いよいよ今週末に迫った日本ダービー。今年はJRA史上初の無観客での開催となります。そこで、おうちにいながらでもダービーの興奮と感動を味わっていただこうと、4名の競馬カメラマンによるWEB写真展を開催します。
今日から2日間登場するのは宮原政典カメラマン。作品テーマは『勝者の涙』(5/27、28公開)です。ジョッキーの涙はなかなか見る機会がありませんが、ダービーだけはやはり特別。4人のダービージョッキーの感情が溢れた胸打つ瞬間…ぜひ、ご覧ください。
5/28公開分
2011年池添謙一騎手
池添騎手といえば、絵になるガッツポーズで感情を爆発させるイメージがあるが、涙も実にストレート。GI初制覇となったアローキャリーの桜花賞、スイープトウショウの秋華賞、ドリームジャーニーの有馬記念などなど、幾多のレースで涙とともに喜びを爆発させてきた。その裏側にあるのは、おそらく「自分をとことんまで追い込んで勝負に向かうスタイル」。二冠が懸かったダービーともなればなおさらで、ウイニングランでも晴れやかな笑顔と涙を見せ、一緒に戦ってきたスタッフの前では子供のように泣きじゃくった。
2012年岩田康誠騎手
フサイチジャンク(2番人気11着)、アドマイヤオーラ(4番人気3着)、アンライバルド(1番人気12着)、ヴィクトワールピサ(1番人気3着)、サダムパテック(2番人気7着)。中央に移籍して以降、ダービーでは立て続けに有力馬を託されてきた岩田騎手だが、なかなかその栄冠には届かず。「ダービーというレースは、乗れば乗るほど遠くなる…」と胸の内を明かしたこともあった。そんな中で巡り合ったのがディープブリランテ。中間は付きっきりで調教をつけ、絶対の信頼を築いて挑んだ大一番。鬣(たてがみ)に埋めた顔は、しばらく上がることはなかった。
5/27公開分
2016年川田将雅騎手
サトノダイヤモンドかマカヒキか──。春のクラシックを前に、トップジョッキーならではの選択に迫られたルメール騎手が選んだのは、きさらぎ賞を制したサトノダイヤモンドだった。マカヒキの鞍上として白羽の矢が立ったのは、着々とトップジョッキーへの道を歩み始めていた川田将雅騎手。皐月賞はディーマジェスティの2着に甘んじたが、ダービーで見事に大輪の花を咲かせた。ゴール後、顔を歪めて天を仰いだ川田騎手。「泣くつもりはなかったけど、グワーッと込み上げてくるものがあった」と振り返った。
2018年福永祐一騎手
普段から涙もろいという福永騎手だが、意外にもレースに勝って泣いたのは、1999年の京都牝馬特別をマルカコマチで勝ったときだけだったという。そのときは、負けても負けても乗せ続けてくれた北橋修二師の顔を見たら込み上げてきたというが、ダービーの涙は少々違った。ウイニングランを終えて、スタンド前に戻ってきたところで相好を崩した福永騎手。のちにあのときの涙を振り返って、「今でもあのときの感情は言葉にできない。それまでは普通でいられたのに、なぜだか急に込み上げてきて…」。説明のできない涙、それこそがダービーの重みなのかもしれない。
【本人コメント】
ジョッキーの涙はなかなか見る機会がありませんが、ダービーだけはやはり特別ですね。普段はあまり感情を表に出さない福永騎手や川田騎手でさえ、やはり込み上げてくるものを抑えられない。そんな姿を見ると、「ああ、これがダービーというレースなんだな」と思います。
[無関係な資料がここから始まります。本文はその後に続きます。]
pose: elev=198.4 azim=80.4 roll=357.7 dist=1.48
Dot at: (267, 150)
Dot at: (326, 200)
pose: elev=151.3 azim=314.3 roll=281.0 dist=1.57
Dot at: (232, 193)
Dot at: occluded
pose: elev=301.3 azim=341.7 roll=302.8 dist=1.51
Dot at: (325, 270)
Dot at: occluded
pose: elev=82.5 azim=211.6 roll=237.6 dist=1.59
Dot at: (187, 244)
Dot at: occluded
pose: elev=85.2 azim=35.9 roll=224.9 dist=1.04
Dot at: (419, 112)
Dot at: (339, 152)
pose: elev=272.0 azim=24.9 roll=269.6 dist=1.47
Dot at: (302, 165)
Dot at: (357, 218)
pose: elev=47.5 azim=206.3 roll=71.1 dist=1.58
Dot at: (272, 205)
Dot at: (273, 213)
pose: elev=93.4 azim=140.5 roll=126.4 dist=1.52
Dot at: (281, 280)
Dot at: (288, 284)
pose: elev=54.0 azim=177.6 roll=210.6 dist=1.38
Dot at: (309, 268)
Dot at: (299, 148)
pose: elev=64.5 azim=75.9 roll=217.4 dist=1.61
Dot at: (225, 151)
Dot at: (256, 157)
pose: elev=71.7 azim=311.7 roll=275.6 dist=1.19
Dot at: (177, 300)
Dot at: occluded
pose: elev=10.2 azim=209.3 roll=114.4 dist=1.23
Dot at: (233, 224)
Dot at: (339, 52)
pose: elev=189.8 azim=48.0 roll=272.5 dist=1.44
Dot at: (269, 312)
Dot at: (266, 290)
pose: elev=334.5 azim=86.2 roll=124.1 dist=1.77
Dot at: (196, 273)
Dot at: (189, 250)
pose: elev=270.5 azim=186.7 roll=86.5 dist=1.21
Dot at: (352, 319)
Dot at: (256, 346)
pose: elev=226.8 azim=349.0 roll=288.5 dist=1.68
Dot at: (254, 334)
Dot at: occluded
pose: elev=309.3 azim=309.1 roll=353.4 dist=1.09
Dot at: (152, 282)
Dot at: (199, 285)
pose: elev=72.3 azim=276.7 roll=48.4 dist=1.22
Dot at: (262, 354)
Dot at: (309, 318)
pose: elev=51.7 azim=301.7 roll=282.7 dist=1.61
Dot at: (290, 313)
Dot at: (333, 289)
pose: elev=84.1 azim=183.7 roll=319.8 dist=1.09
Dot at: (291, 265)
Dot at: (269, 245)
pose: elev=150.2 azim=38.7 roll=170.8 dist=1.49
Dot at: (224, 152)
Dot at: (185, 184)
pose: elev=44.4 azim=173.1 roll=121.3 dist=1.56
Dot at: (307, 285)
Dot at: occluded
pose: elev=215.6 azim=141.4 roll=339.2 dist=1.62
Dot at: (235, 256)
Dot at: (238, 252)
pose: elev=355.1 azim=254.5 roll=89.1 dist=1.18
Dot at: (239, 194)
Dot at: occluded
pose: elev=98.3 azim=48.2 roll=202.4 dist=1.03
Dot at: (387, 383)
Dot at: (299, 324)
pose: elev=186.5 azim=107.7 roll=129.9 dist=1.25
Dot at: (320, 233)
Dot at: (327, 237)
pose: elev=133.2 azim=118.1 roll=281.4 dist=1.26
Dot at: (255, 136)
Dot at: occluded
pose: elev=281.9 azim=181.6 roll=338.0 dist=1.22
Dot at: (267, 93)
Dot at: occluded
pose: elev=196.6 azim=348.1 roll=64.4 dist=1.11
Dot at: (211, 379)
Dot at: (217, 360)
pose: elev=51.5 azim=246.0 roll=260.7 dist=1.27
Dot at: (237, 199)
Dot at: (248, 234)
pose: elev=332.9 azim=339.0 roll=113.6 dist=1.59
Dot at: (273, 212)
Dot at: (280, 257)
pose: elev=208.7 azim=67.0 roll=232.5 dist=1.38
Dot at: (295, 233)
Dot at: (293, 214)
今回の4人のなかで一番印象に残っているのは、やはり川田騎手。当時から僕のなかでは“鉄の男”でしたが(笑)、ゴール後、ずーっとアップにして追っていたら、そんな彼が天を仰いで堪えていた。だいぶ昔の話ですが、トウカイテイオーでジャパンCを勝ったとき、普段は首元をポンポンするだけの岡部騎手が、思わずという感じでガッツポーズをしたんです。「あっ!」と目を見張ったものですが、川田騎手の涙は、そのときに近い衝撃がありました。
ダービーの日は、ゴール後、厩舎のスタッフとジョッキーが合流するシーンも印象的です。ウイニングランを終えて、一度は収まった涙が、スタッフの顔を見た途端、またグッと込み上げてきてしまう。確か福永騎手も、その瞬間に笑顔が泣き顔に変わったし、池添騎手もウィナーズサークルに戻ってきてから、また号泣していたような気がします。そういうシーンに遭遇すると、改めて競馬は一人で闘っているんじゃないだなと思いますね。
【プロフィール】
1970年生まれ、埼玉県出身。大学在学中からカメラマンとして競馬誌の仕事を開始。これまでに携わった競馬誌は、『競馬アクション』『競馬フォーラム』『競馬大予言』『馬券ブレイク!』『UMAJIN』など多岐に渡る。勝ち馬のゴールシーンを撮るのが使命も、馬券を買っている馬をついつい狙ってしまうのが目下の悩み。